TPG: What is one thing you would change about the NCAA Tournament?
KELLOGG: One thing I would change about the NCAA Tournament…wow…man, it's not perfect. I don't think we'll ever make it perfect. I don't have a suggestion for what I would change. The way the teams are selected is fair. The way we structure the tournament with the 68 teams, with the First Four and Dayton is good and adds to the excitement, 68 is the right number it feels like to me.
There's still one or two teams you feel could have gotten in, maybe three, but just didn't make the cut, so you feel like it's something that is cherished and earned and extremely valued. It's not easy to get there. Three weeks to a championship, I think that's good. Enough time to enjoy the excitement and not too long that it drags out. I obviously have a lot more that I like about it, so I wouldn't change anything.
TPG: What is one thing you'd change about the NCAA?
KELLOGG: Well, that's a long discussion and we don't have enough time. I want to see student-athletes have a great experience at their institution. I want to see African-American athletes, particularly in football and basketball get meaningful degrees. I'd like to see the schedules reduced, so that the time invested is not as much as it is. I'd like to see less year-round commitment to practice and sport, so that kids would have a chance to enjoy summer jobs and some of the other things that are part of the college educational experience. I'd like to see a reduction in the game schedule in college basketball to 25 or 28 instead of 33 or 34.
Those are some things, and it's not easy to do any of that, that's just an aspirational wish list, but pounding the rock and chipping away, perhaps, you can make some headway in some of those areas and really enhance the welfare of the student-athletes, the educational experience, the preparedness for a non-professional sports career, which is what the vast majority of Division I athletes are going to encounter upon, being done with their eligibility, and making sure those playing in the revenue-generating sports are in a position to be prepared in that way, as much as they should be, and it's not happening to the degree that I think it should in that space.
TPG: In terms of Ohio State, what happened this year?
KELLOGG: It's a young team that just didn't have a ton of talent and never could really muster up enough significant wins to be NCAA Tournament-worthy. With that said, they play an NIT game tonight against Akron and they'll have a chance for additional practices and more games, and they'll have a chance to compete for an NIT championship, which would serve a team that had no seniors quite well, in terms of their development, going forward.
TPG: Who's your pick to win it all this year?
KELLOGG: I have Michigan State at this point, but I do two or three brackets. North Carolina and Michigan State are on the same side. They are my two favorites. I have Kansas and Oklahoma coming out the other side. I'm still trying to figure out how I'm going to massage my bracket. The three brackets that I do will have Michigan State holding the trophy at the end of it.
TPG: What are you doing with Capital One?

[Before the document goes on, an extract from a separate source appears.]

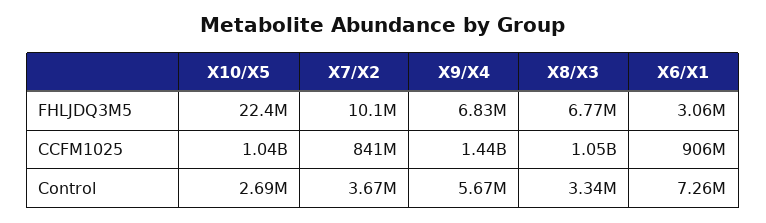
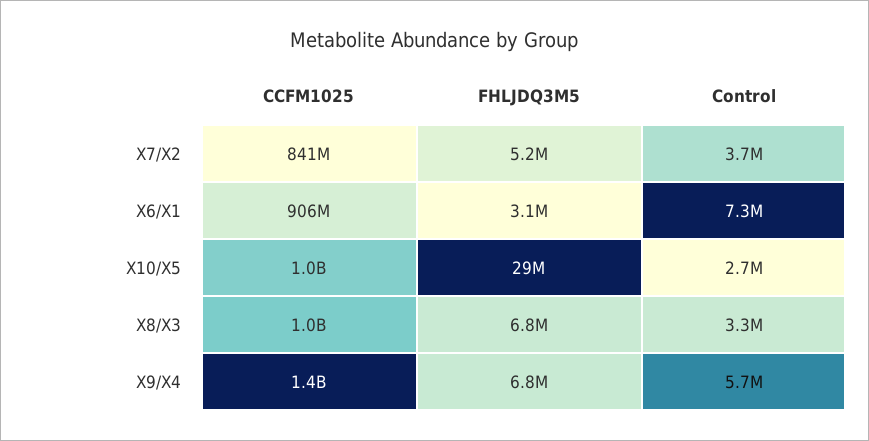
X10/X5, FHLJDQ3M5: 22400000 -> 29000000
X7/X2, FHLJDQ3M5: 10100000 -> 5200000

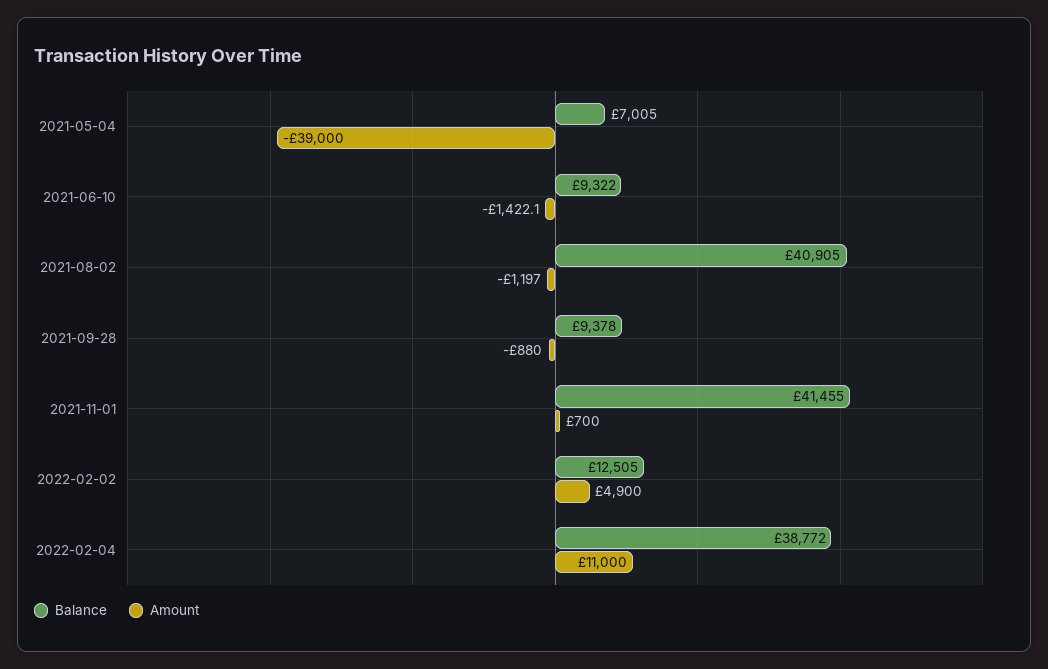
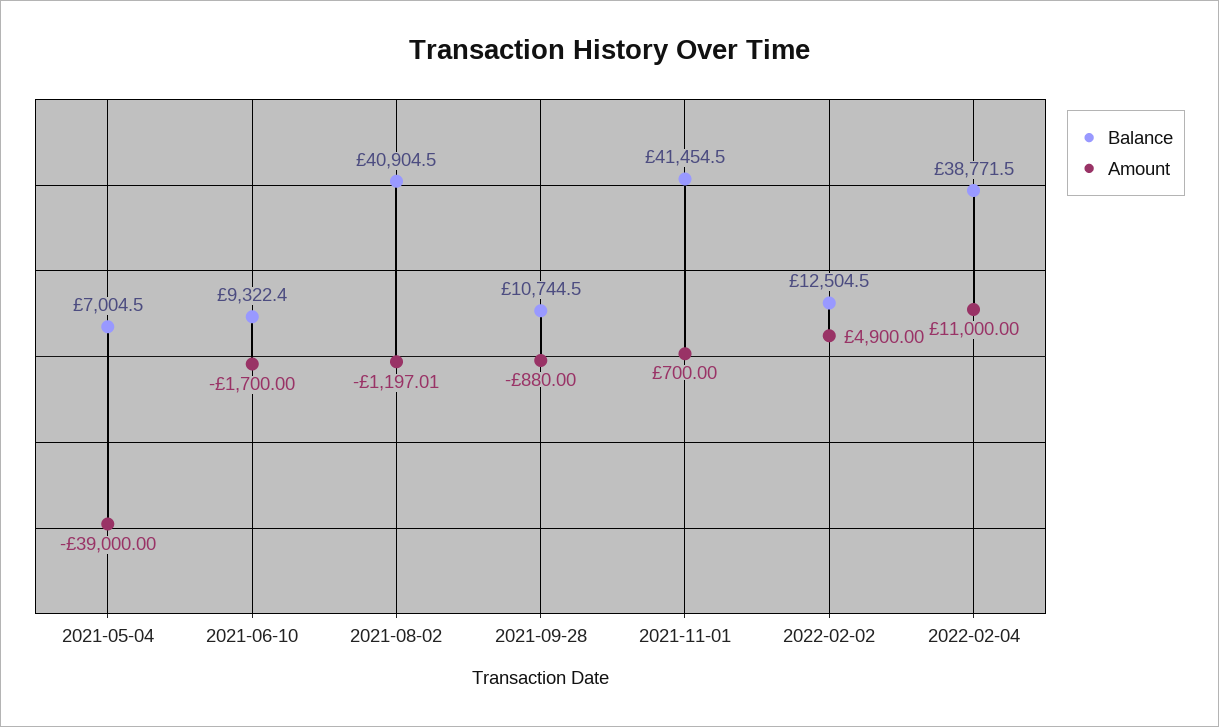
Amount, 2021-06-10: -1422.1 -> -1700
Balance, 2021-09-28: 9378 -> 10744.5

KELLOGG: Capital One serves as an ambassador for the Capital One Cup. It's a race, not only for a trophy based on top ten finishes in national champions across 39 sports in men's and women's athletics, but it's also a chance to win scholarship money (a combined $400,000) for those programs that are the winners of the Capital One Cup. In the NCAA men's and women's basketball championship, the championship teams will win 60 points for the Capital One Cup.